Ugh! yesterday was such a good day - today not so much.
I am glad I have the truth now ,well as much of it as i am going to get. H can't remember everything but has started working through it on wayward. He has admitted to himself and to me that he did what he did because he wanted to.
The opportunity was there so he took it.
Problem is I am now minimising it to myself! I think I have all along and despite demanding the truth, when I got it I fought against it.
I know he didn't really want her for her, just what he could get from her. I know if she hadn't s blatantly seduced him he would never have made that move on her. I know he didn't enjoy it, but he did enjoy the thrill of the thought of being with someone new.
I caught myself questioning him yesterday. Did you really want to or was it curiosity? Did you want to do it or were you just saving face and willing to do it? all that sort of crap.
He actually stopped me and said he chose to do it, he was too weak to say no, he set the whole thing up - unintentionally but he did - that he chose to take everything she offered cos he wondered what it would be like to be with someone else after all these years. I am glad he is not hiding from stuff now but it means i have to face the truth too!
I am soooo hung up on the fact he wanted to see what it would be like with her. We have a great sex life, granted it had been 6 months due to medication problems, but when we did have sex it was always mind blowing. So why be tempted by her? If you have what you want at home why play away?

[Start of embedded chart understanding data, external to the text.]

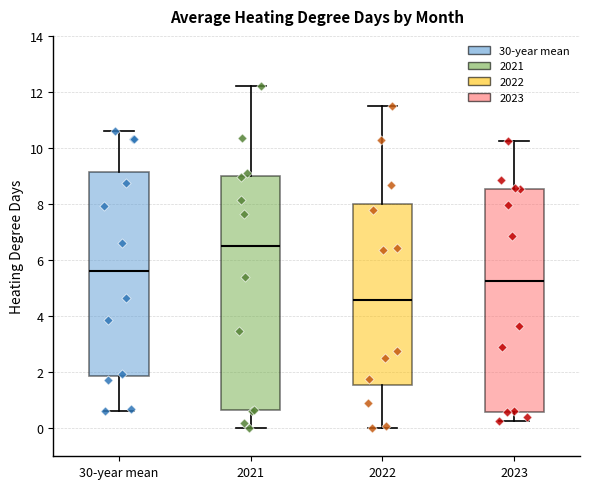

Which box has the highest median line?

2021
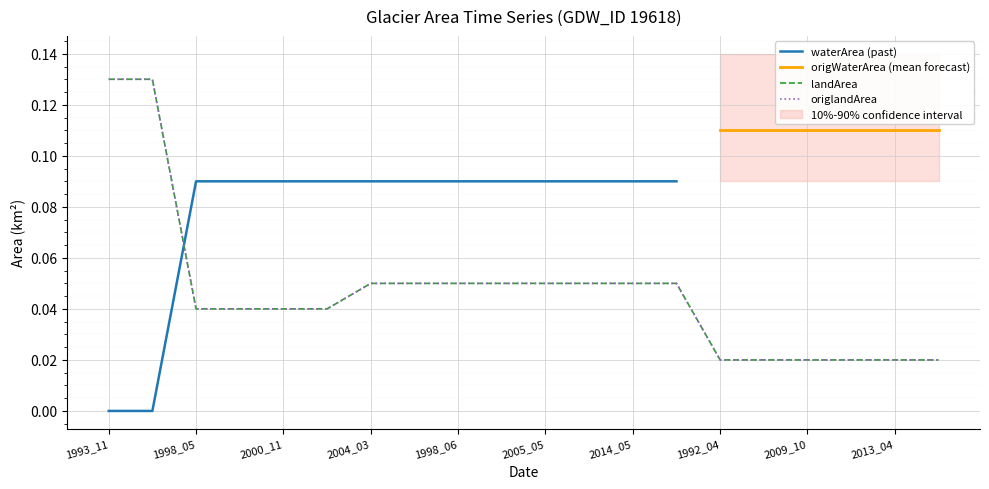

True or false: origWaterArea has a value of 0.1 at 1992_04.

False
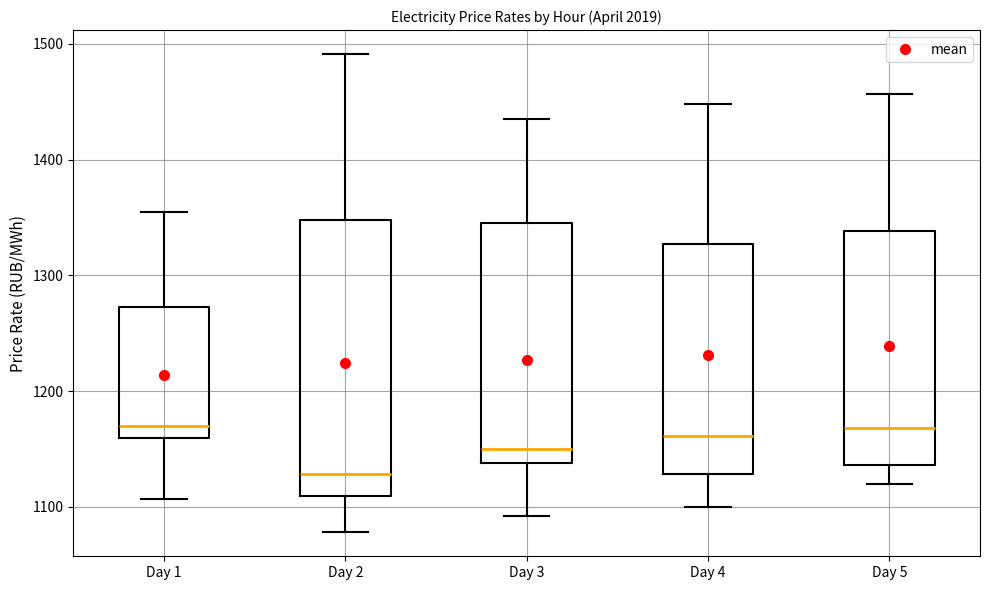

Comparing the boxes themselves (not the whiskers), which one is the tallest?

Day 2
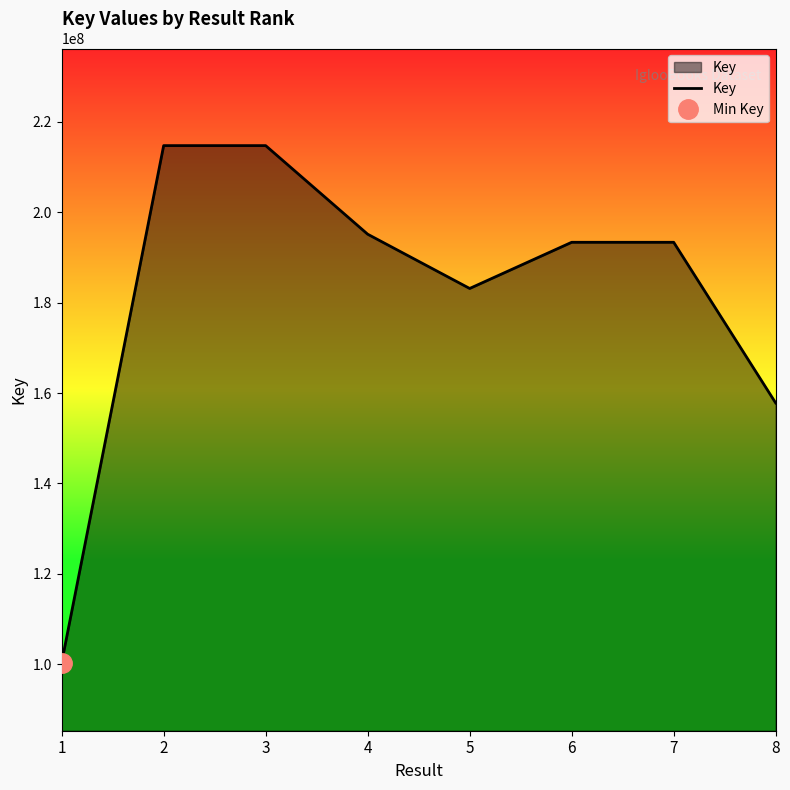

How many lines are shown in the chart?

1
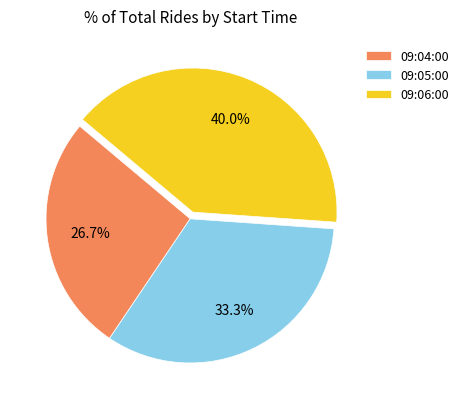

Count the number of slices in the pie.

3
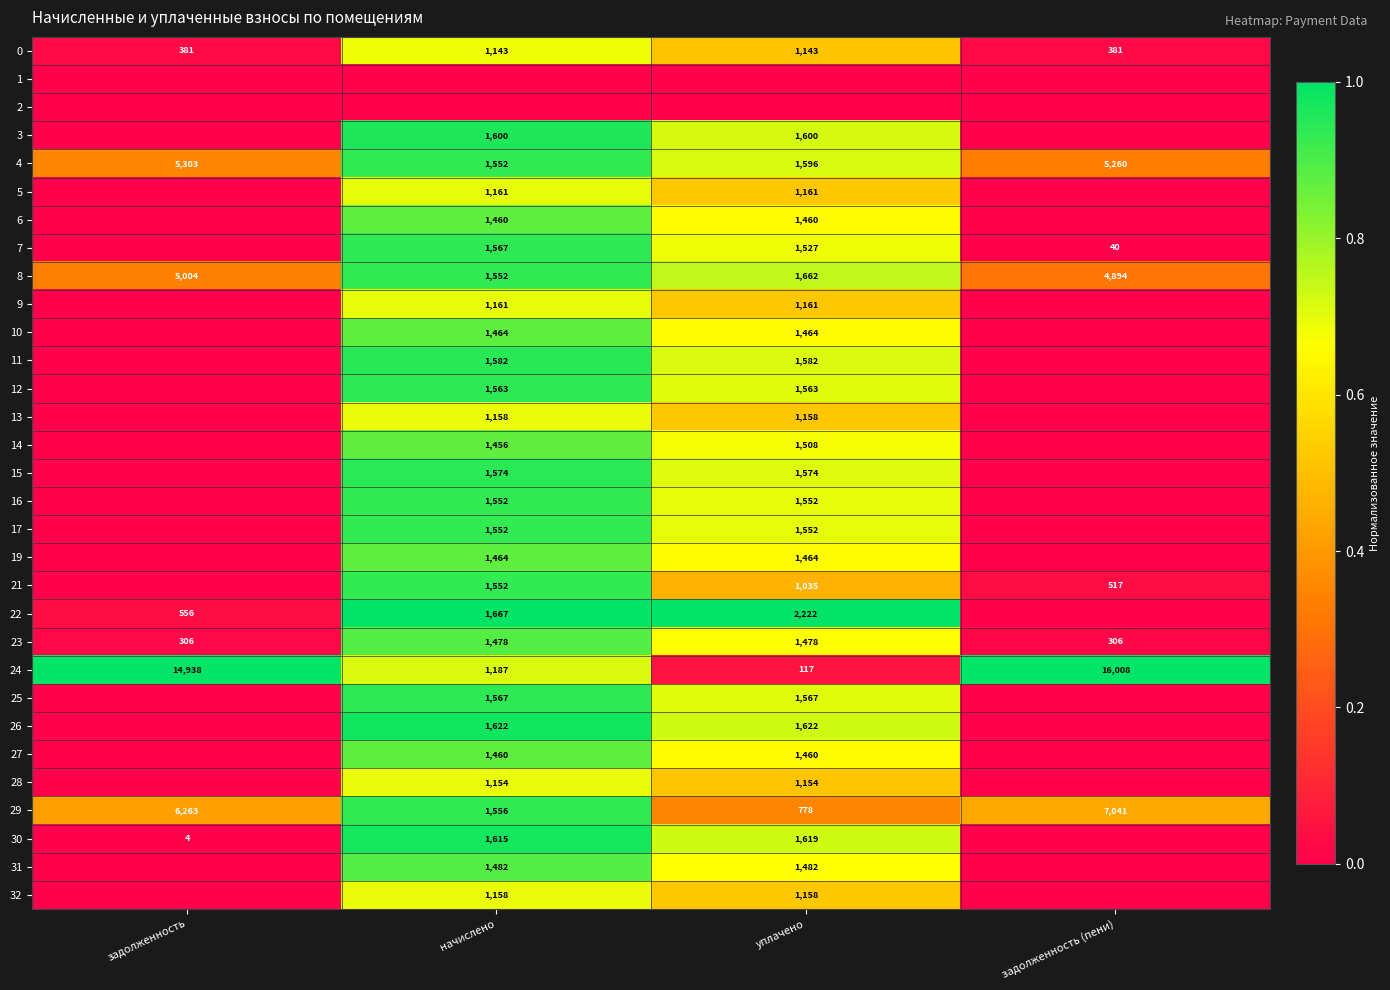

Between уплачено and задолженность, which is larger?

уплачено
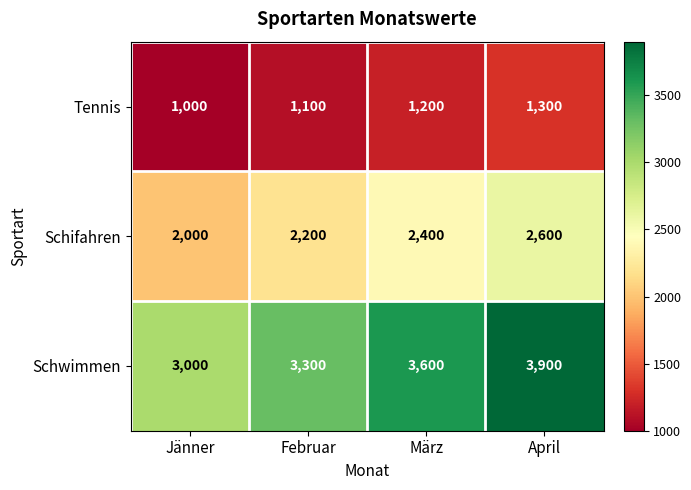

What is the difference between the maximum and second lowest values in the Schwimmen series?

600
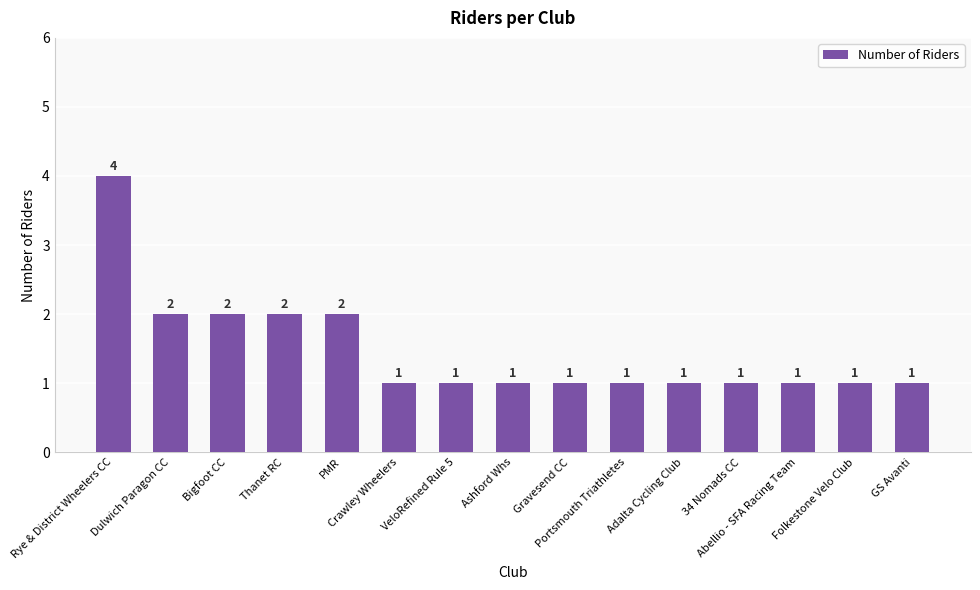

What is the difference between the second highest and minimum values?

1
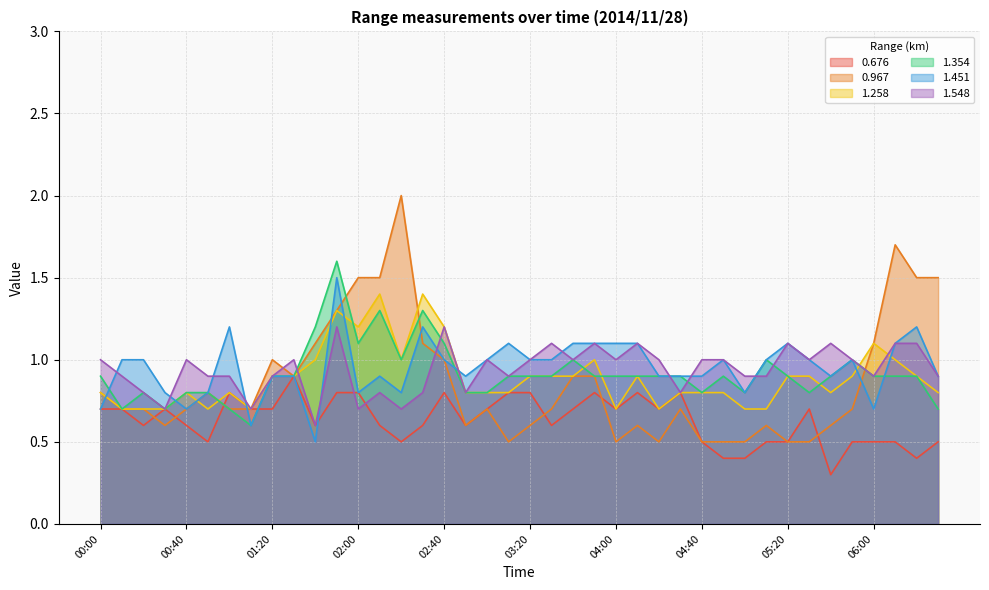

The 1.451 series shows 1.5 at 04:40. True or false?

False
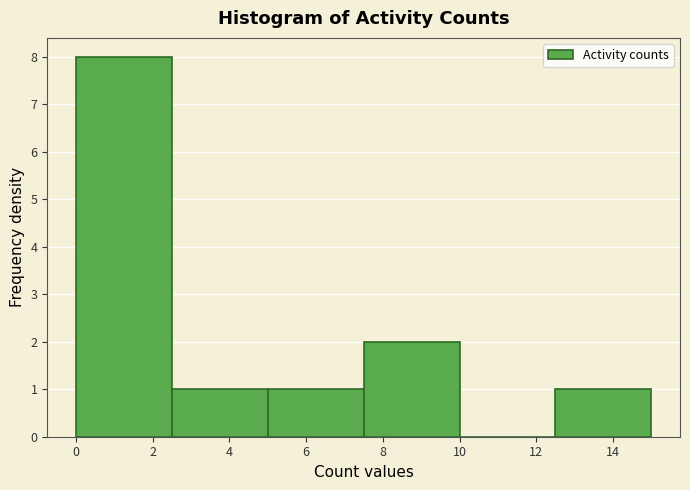

Reading left to right, list every bar in this chart as the range it spans on the x-axis followed by its height. The values are not printed on the chart, so give them approximately, as read against the axis.

0.0 to 2.5: 8
2.5 to 5.0: 1
5.0 to 7.5: 1
7.5 to 10.0: 2
10.0 to 12.5: 0
12.5 to 15.0: 1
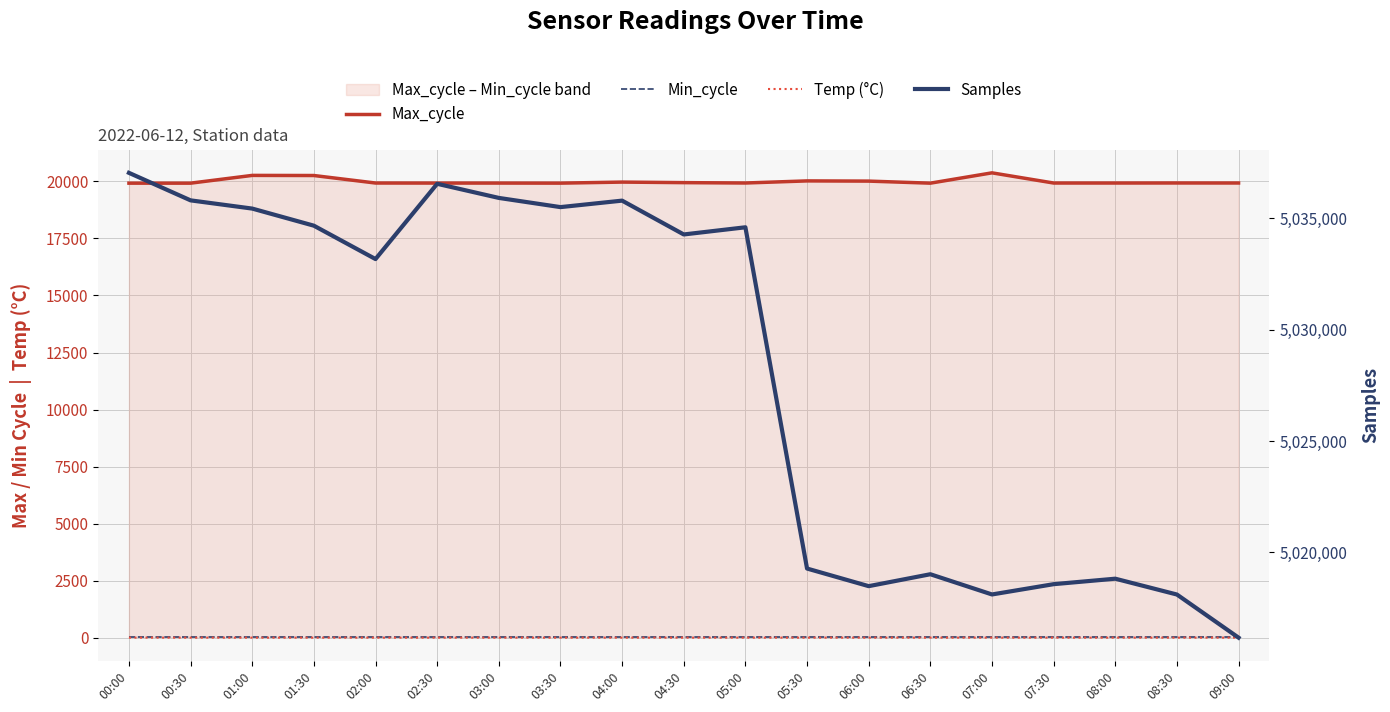

True or false: Min_cycle and Max_cycle intersect in this chart.

False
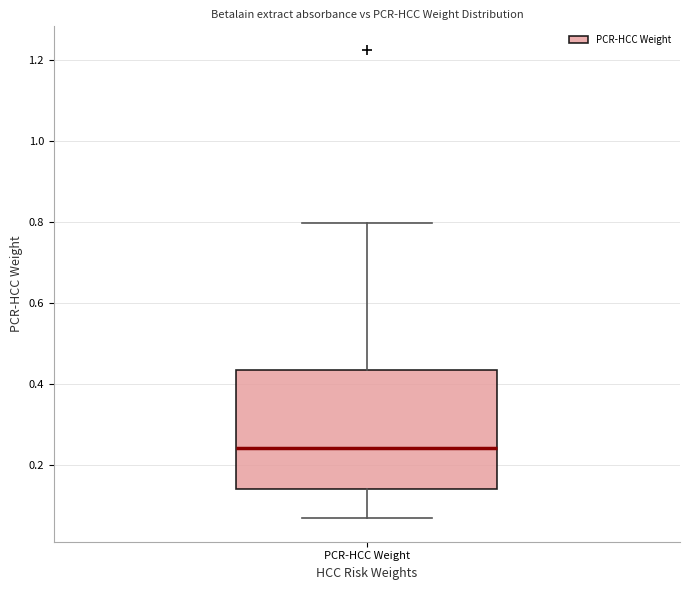

Read this box plot against the y-axis: the position of the median line, the range covered by the box, and the ends of both whiskers. The values are not printed on the chart, so give them approximately, as read against the axis.

median 0.24, box 0.14 to 0.44, whiskers 0.06 to 0.80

Why did he let himself get into this situation? He was flattered by her, got addicted to the texting cos it made him feel wanted, retrieved his lighter from her top to show her how not under the thumb he was, kissed her cos he wanted to find out if she really wanted him and to see what it would be like to kiss someone new. Then he says he wanted no more physical stuff. BUt when she picked him up and offered it he took it. WHY!
I just want to scream from the rooftops WHY!
I know our marriage was in trouble
I know he felt neglected
I know he was stressed and depressed
I know he wanted to be wanted, he never believed other women would want him - low self esteem
I know if she hadn't come along he would never have gone looking for someone
I know she was very full on and manipulative
I also know none of this makes me feel much better and none where a reason to cheat.
The choice was his and he chose to cheat on me with her.
I just don't get how he could cheat on me.